**Data for analysis**
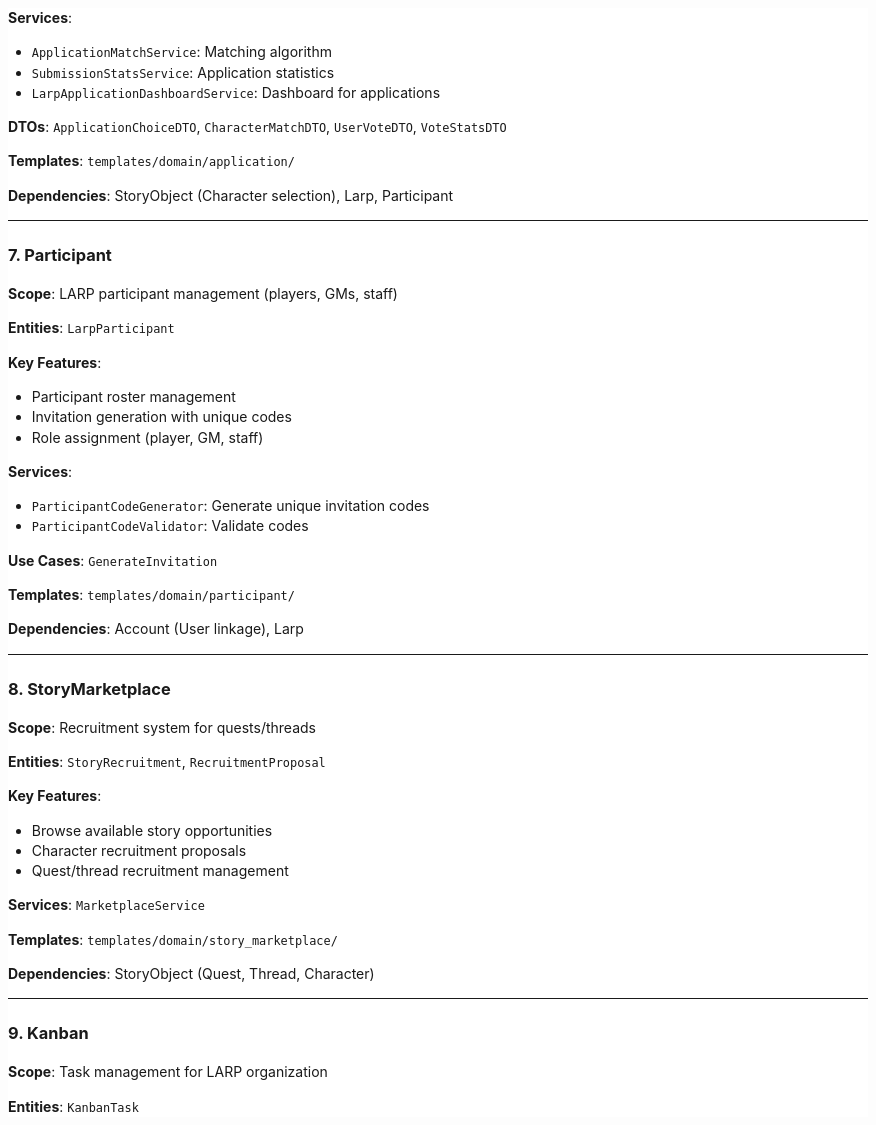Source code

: **Services**:
- `ApplicationMatchService`: Matching algorithm
- `SubmissionStatsService`: Application statistics
- `LarpApplicationDashboardService`: Dashboard for applications

**DTOs**: `ApplicationChoiceDTO`, `CharacterMatchDTO`, `UserVoteDTO`, `VoteStatsDTO`

**Templates**: `templates/domain/application/`

**Dependencies**: StoryObject (Character selection), Larp, Participant

---

### 7. Participant
**Scope**: LARP participant management (players, GMs, staff)

**Entities**: `LarpParticipant`

**Key Features**:
- Participant roster management
- Invitation generation with unique codes
- Role assignment (player, GM, staff)

**Services**:
- `ParticipantCodeGenerator`: Generate unique invitation codes
- `ParticipantCodeValidator`: Validate codes

**Use Cases**: `GenerateInvitation`

**Templates**: `templates/domain/participant/`

**Dependencies**: Account (User linkage), Larp

---

### 8. StoryMarketplace
**Scope**: Recruitment system for quests/threads

**Entities**: `StoryRecruitment`, `RecruitmentProposal`

**Key Features**:
- Browse available story opportunities
- Character recruitment proposals
- Quest/thread recruitment management

**Services**: `MarketplaceService`

**Templates**: `templates/domain/story_marketplace/`

**Dependencies**: StoryObject (Quest, Thread, Character)

---

### 9. Kanban
**Scope**: Task management for LARP organization

**Entities**: `KanbanTask`
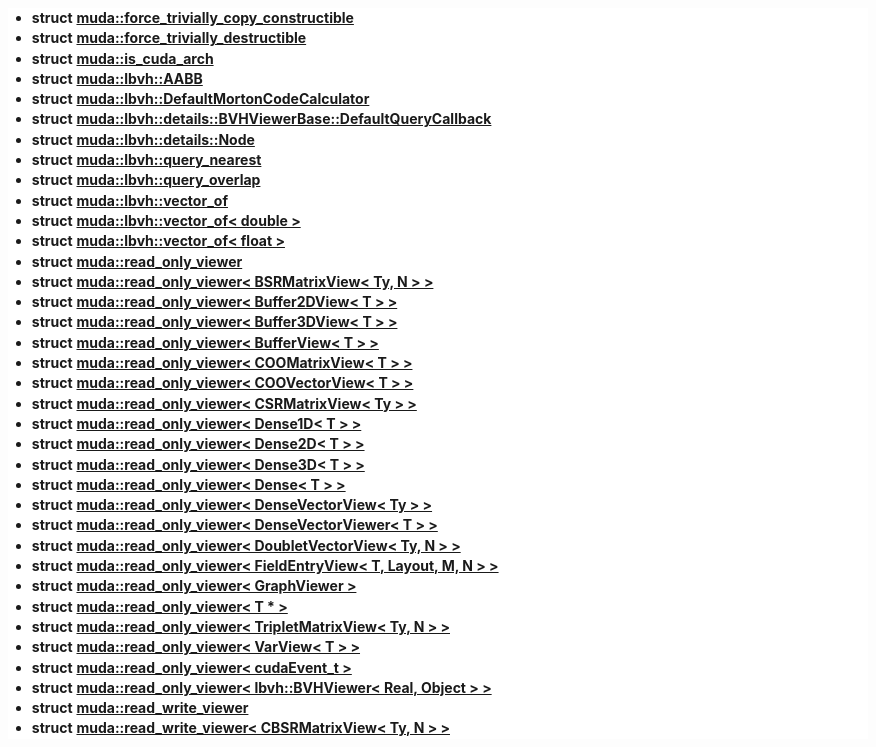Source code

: * **struct** [**muda::force\_trivially\_copy\_constructible**](structmuda_1_1force__trivially__copy__constructible.md) 
* **struct** [**muda::force\_trivially\_destructible**](structmuda_1_1force__trivially__destructible.md) 
* **struct** [**muda::is\_cuda\_arch**](structmuda_1_1is__cuda__arch.md) 
* **struct** [**muda::lbvh::AABB**](structmuda_1_1lbvh_1_1_a_a_b_b.md) 
* **struct** [**muda::lbvh::DefaultMortonCodeCalculator**](structmuda_1_1lbvh_1_1_default_morton_code_calculator.md) 
* **struct** [**muda::lbvh::details::BVHViewerBase::DefaultQueryCallback**](structmuda_1_1lbvh_1_1details_1_1_b_v_h_viewer_base_1_1_default_query_callback.md) 
* **struct** [**muda::lbvh::details::Node**](structmuda_1_1lbvh_1_1details_1_1_node.md) 
* **struct** [**muda::lbvh::query\_nearest**](structmuda_1_1lbvh_1_1query__nearest.md) 
* **struct** [**muda::lbvh::query\_overlap**](structmuda_1_1lbvh_1_1query__overlap.md) 
* **struct** [**muda::lbvh::vector\_of**](structmuda_1_1lbvh_1_1vector__of.md) 
* **struct** [**muda::lbvh::vector\_of&lt; double &gt;**](structmuda_1_1lbvh_1_1vector__of_3_01double_01_4.md) 
* **struct** [**muda::lbvh::vector\_of&lt; float &gt;**](structmuda_1_1lbvh_1_1vector__of_3_01float_01_4.md) 
* **struct** [**muda::read\_only\_viewer**](structmuda_1_1read__only__viewer.md) 
* **struct** [**muda::read\_only\_viewer&lt; BSRMatrixView&lt; Ty, N &gt; &gt;**](structmuda_1_1read__only__viewer_3_01_b_s_r_matrix_view_3_01_ty_00_01_n_01_4_01_4.md) 
* **struct** [**muda::read\_only\_viewer&lt; Buffer2DView&lt; T &gt; &gt;**](structmuda_1_1read__only__viewer_3_01_buffer2_d_view_3_01_t_01_4_01_4.md) 
* **struct** [**muda::read\_only\_viewer&lt; Buffer3DView&lt; T &gt; &gt;**](structmuda_1_1read__only__viewer_3_01_buffer3_d_view_3_01_t_01_4_01_4.md) 
* **struct** [**muda::read\_only\_viewer&lt; BufferView&lt; T &gt; &gt;**](structmuda_1_1read__only__viewer_3_01_buffer_view_3_01_t_01_4_01_4.md) 
* **struct** [**muda::read\_only\_viewer&lt; COOMatrixView&lt; T &gt; &gt;**](structmuda_1_1read__only__viewer_3_01_c_o_o_matrix_view_3_01_t_01_4_01_4.md) 
* **struct** [**muda::read\_only\_viewer&lt; COOVectorView&lt; T &gt; &gt;**](structmuda_1_1read__only__viewer_3_01_c_o_o_vector_view_3_01_t_01_4_01_4.md) 
* **struct** [**muda::read\_only\_viewer&lt; CSRMatrixView&lt; Ty &gt; &gt;**](structmuda_1_1read__only__viewer_3_01_c_s_r_matrix_view_3_01_ty_01_4_01_4.md) 
* **struct** [**muda::read\_only\_viewer&lt; Dense1D&lt; T &gt; &gt;**](structmuda_1_1read__only__viewer_3_01_dense1_d_3_01_t_01_4_01_4.md) 
* **struct** [**muda::read\_only\_viewer&lt; Dense2D&lt; T &gt; &gt;**](structmuda_1_1read__only__viewer_3_01_dense2_d_3_01_t_01_4_01_4.md) 
* **struct** [**muda::read\_only\_viewer&lt; Dense3D&lt; T &gt; &gt;**](structmuda_1_1read__only__viewer_3_01_dense3_d_3_01_t_01_4_01_4.md) 
* **struct** [**muda::read\_only\_viewer&lt; Dense&lt; T &gt; &gt;**](structmuda_1_1read__only__viewer_3_01_dense_3_01_t_01_4_01_4.md) 
* **struct** [**muda::read\_only\_viewer&lt; DenseVectorView&lt; Ty &gt; &gt;**](structmuda_1_1read__only__viewer_3_01_dense_vector_view_3_01_ty_01_4_01_4.md) 
* **struct** [**muda::read\_only\_viewer&lt; DenseVectorViewer&lt; T &gt; &gt;**](structmuda_1_1read__only__viewer_3_01_dense_vector_viewer_3_01_t_01_4_01_4.md) 
* **struct** [**muda::read\_only\_viewer&lt; DoubletVectorView&lt; Ty, N &gt; &gt;**](structmuda_1_1read__only__viewer_3_01_doublet_vector_view_3_01_ty_00_01_n_01_4_01_4.md) 
* **struct** [**muda::read\_only\_viewer&lt; FieldEntryView&lt; T, Layout, M, N &gt; &gt;**](structmuda_1_1read__only__viewer_3_01_field_entry_view_3_01_t_00_01_layout_00_01_m_00_01_n_01_4_01_4.md) 
* **struct** [**muda::read\_only\_viewer&lt; GraphViewer &gt;**](structmuda_1_1read__only__viewer_3_01_graph_viewer_01_4.md) 
* **struct** [**muda::read\_only\_viewer&lt; T \* &gt;**](structmuda_1_1read__only__viewer_3_01_t_01_5_01_4.md) 
* **struct** [**muda::read\_only\_viewer&lt; TripletMatrixView&lt; Ty, N &gt; &gt;**](structmuda_1_1read__only__viewer_3_01_triplet_matrix_view_3_01_ty_00_01_n_01_4_01_4.md) 
* **struct** [**muda::read\_only\_viewer&lt; VarView&lt; T &gt; &gt;**](structmuda_1_1read__only__viewer_3_01_var_view_3_01_t_01_4_01_4.md) 
* **struct** [**muda::read\_only\_viewer&lt; cudaEvent\_t &gt;**](structmuda_1_1read__only__viewer_3_01cuda_event__t_01_4.md) 
* **struct** [**muda::read\_only\_viewer&lt; lbvh::BVHViewer&lt; Real, Object &gt; &gt;**](structmuda_1_1read__only__viewer_3_01lbvh_1_1_b_v_h_viewer_3_01_real_00_01_object_01_4_01_4.md) 
* **struct** [**muda::read\_write\_viewer**](structmuda_1_1read__write__viewer.md) 
* **struct** [**muda::read\_write\_viewer&lt; CBSRMatrixView&lt; Ty, N &gt; &gt;**](structmuda_1_1read__write__viewer_3_01_c_b_s_r_matrix_view_3_01_ty_00_01_n_01_4_01_4.md)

**Exercise**
All of the entries, apart from the pictures, must be returned exactly.

**Written reply**
Source code

: **Services**:
- `ApplicationMatchService`: Matching algorithm
- `SubmissionStatsService`: Application statistics
- `LarpApplicationDashboardService`: Dashboard for applications

**DTOs**: `ApplicationChoiceDTO`, `CharacterMatchDTO`, `UserVoteDTO`, `VoteStatsDTO`

**Templates**: `templates/domain/application/`

**Dependencies**: StoryObject (Character selection), Larp, Participant

---

### 7. Participant
**Scope**: LARP participant management (players, GMs, staff)

**Entities**: `LarpParticipant`

**Key Features**:
- Participant roster management
- Invitation generation with unique codes
- Role assignment (player, GM, staff)

**Services**:
- `ParticipantCodeGenerator`: Generate unique invitation codes
- `ParticipantCodeValidator`: Validate codes

**Use Cases**: `GenerateInvitation`

**Templates**: `templates/domain/participant/`

**Dependencies**: Account (User linkage), Larp

---

### 8. StoryMarketplace
**Scope**: Recruitment system for quests/threads

**Entities**: `StoryRecruitment`, `RecruitmentProposal`

**Key Features**:
- Browse available story opportunities
- Character recruitment proposals
- Quest/thread recruitment management

**Services**: `MarketplaceService`

**Templates**: `templates/domain/story_marketplace/`

**Dependencies**: StoryObject (Quest, Thread, Character)

---

### 9. Kanban
**Scope**: Task management for LARP organization

**Entities**: `KanbanTask`
Source code

: * **struct** [**muda::force\_trivially\_copy\_constructible**](structmuda_1_1force__trivially__copy__constructible.md) 
* **struct** [**muda::force\_trivially\_destructible**](structmuda_1_1force__trivially__destructible.md) 
* **struct** [**muda::is\_cuda\_arch**](structmuda_1_1is__cuda__arch.md) 
* **struct** [**muda::lbvh::AABB**](structmuda_1_1lbvh_1_1_a_a_b_b.md) 
* **struct** [**muda::lbvh::DefaultMortonCodeCalculator**](structmuda_1_1lbvh_1_1_default_morton_code_calculator.md) 
* **struct** [**muda::lbvh::details::BVHViewerBase::DefaultQueryCallback**](structmuda_1_1lbvh_1_1details_1_1_b_v_h_viewer_base_1_1_default_query_callback.md) 
* **struct** [**muda::lbvh::details::Node**](structmuda_1_1lbvh_1_1details_1_1_node.md) 
* **struct** [**muda::lbvh::query\_nearest**](structmuda_1_1lbvh_1_1query__nearest.md) 
* **struct** [**muda::lbvh::query\_overlap**](structmuda_1_1lbvh_1_1query__overlap.md) 
* **struct** [**muda::lbvh::vector\_of**](structmuda_1_1lbvh_1_1vector__of.md) 
* **struct** [**muda::lbvh::vector\_of&lt; double &gt;**](structmuda_1_1lbvh_1_1vector__of_3_01double_01_4.md) 
* **struct** [**muda::lbvh::vector\_of&lt; float &gt;**](structmuda_1_1lbvh_1_1vector__of_3_01float_01_4.md) 
* **struct** [**muda::read\_only\_viewer**](structmuda_1_1read__only__viewer.md) 
* **struct** [**muda::read\_only\_viewer&lt; BSRMatrixView&lt; Ty, N &gt; &gt;**](structmuda_1_1read__only__viewer_3_01_b_s_r_matrix_view_3_01_ty_00_01_n_01_4_01_4.md) 
* **struct** [**muda::read\_only\_viewer&lt; Buffer2DView&lt; T &gt; &gt;**](structmuda_1_1read__only__viewer_3_01_buffer2_d_view_3_01_t_01_4_01_4.md) 
* **struct** [**muda::read\_only\_viewer&lt; Buffer3DView&lt; T &gt; &gt;**](structmuda_1_1read__only__viewer_3_01_buffer3_d_view_3_01_t_01_4_01_4.md) 
* **struct** [**muda::read\_only\_viewer&lt; BufferView&lt; T &gt; &gt;**](structmuda_1_1read__only__viewer_3_01_buffer_view_3_01_t_01_4_01_4.md) 
* **struct** [**muda::read\_only\_viewer&lt; COOMatrixView&lt; T &gt; &gt;**](structmuda_1_1read__only__viewer_3_01_c_o_o_matrix_view_3_01_t_01_4_01_4.md) 
* **struct** [**muda::read\_only\_viewer&lt; COOVectorView&lt; T &gt; &gt;**](structmuda_1_1read__only__viewer_3_01_c_o_o_vector_view_3_01_t_01_4_01_4.md) 
* **struct** [**muda::read\_only\_viewer&lt; CSRMatrixView&lt; Ty &gt; &gt;**](structmuda_1_1read__only__viewer_3_01_c_s_r_matrix_view_3_01_ty_01_4_01_4.md) 
* **struct** [**muda::read\_only\_viewer&lt; Dense1D&lt; T &gt; &gt;**](structmuda_1_1read__only__viewer_3_01_dense1_d_3_01_t_01_4_01_4.md) 
* **struct** [**muda::read\_only\_viewer&lt; Dense2D&lt; T &gt; &gt;**](structmuda_1_1read__only__viewer_3_01_dense2_d_3_01_t_01_4_01_4.md) 
* **struct** [**muda::read\_only\_viewer&lt; Dense3D&lt; T &gt; &gt;**](structmuda_1_1read__only__viewer_3_01_dense3_d_3_01_t_01_4_01_4.md) 
* **struct** [**muda::read\_only\_viewer&lt; Dense&lt; T &gt; &gt;**](structmuda_1_1read__only__viewer_3_01_dense_3_01_t_01_4_01_4.md) 
* **struct** [**muda::read\_only\_viewer&lt; DenseVectorView&lt; Ty &gt; &gt;**](structmuda_1_1read__only__viewer_3_01_dense_vector_view_3_01_ty_01_4_01_4.md) 
* **struct** [**muda::read\_only\_viewer&lt; DenseVectorViewer&lt; T &gt; &gt;**](structmuda_1_1read__only__viewer_3_01_dense_vector_viewer_3_01_t_01_4_01_4.md) 
* **struct** [**muda::read\_only\_viewer&lt; DoubletVectorView&lt; Ty, N &gt; &gt;**](structmuda_1_1read__only__viewer_3_01_doublet_vector_view_3_01_ty_00_01_n_01_4_01_4.md) 
* **struct** [**muda::read\_only\_viewer&lt; FieldEntryView&lt; T, Layout, M, N &gt; &gt;**](structmuda_1_1read__only__viewer_3_01_field_entry_view_3_01_t_00_01_layout_00_01_m_00_01_n_01_4_01_4.md) 
* **struct** [**muda::read\_only\_viewer&lt; GraphViewer &gt;**](structmuda_1_1read__only__viewer_3_01_graph_viewer_01_4.md) 
* **struct** [**muda::read\_only\_viewer&lt; T \* &gt;**](structmuda_1_1read__only__viewer_3_01_t_01_5_01_4.md) 
* **struct** [**muda::read\_only\_viewer&lt; TripletMatrixView&lt; Ty, N &gt; &gt;**](structmuda_1_1read__only__viewer_3_01_triplet_matrix_view_3_01_ty_00_01_n_01_4_01_4.md) 
* **struct** [**muda::read\_only\_viewer&lt; VarView&lt; T &gt; &gt;**](structmuda_1_1read__only__viewer_3_01_var_view_3_01_t_01_4_01_4.md) 
* **struct** [**muda::read\_only\_viewer&lt; cudaEvent\_t &gt;**](structmuda_1_1read__only__viewer_3_01cuda_event__t_01_4.md) 
* **struct** [**muda::read\_only\_viewer&lt; lbvh::BVHViewer&lt; Real, Object &gt; &gt;**](structmuda_1_1read__only__viewer_3_01lbvh_1_1_b_v_h_viewer_3_01_real_00_01_object_01_4_01_4.md) 
* **struct** [**muda::read\_write\_viewer**](structmuda_1_1read__write__viewer.md) 
* **struct** [**muda::read\_write\_viewer&lt; CBSRMatrixView&lt; Ty, N &gt; &gt;**](structmuda_1_1read__write__viewer_3_01_c_b_s_r_matrix_view_3_01_ty_00_01_n_01_4_01_4.md)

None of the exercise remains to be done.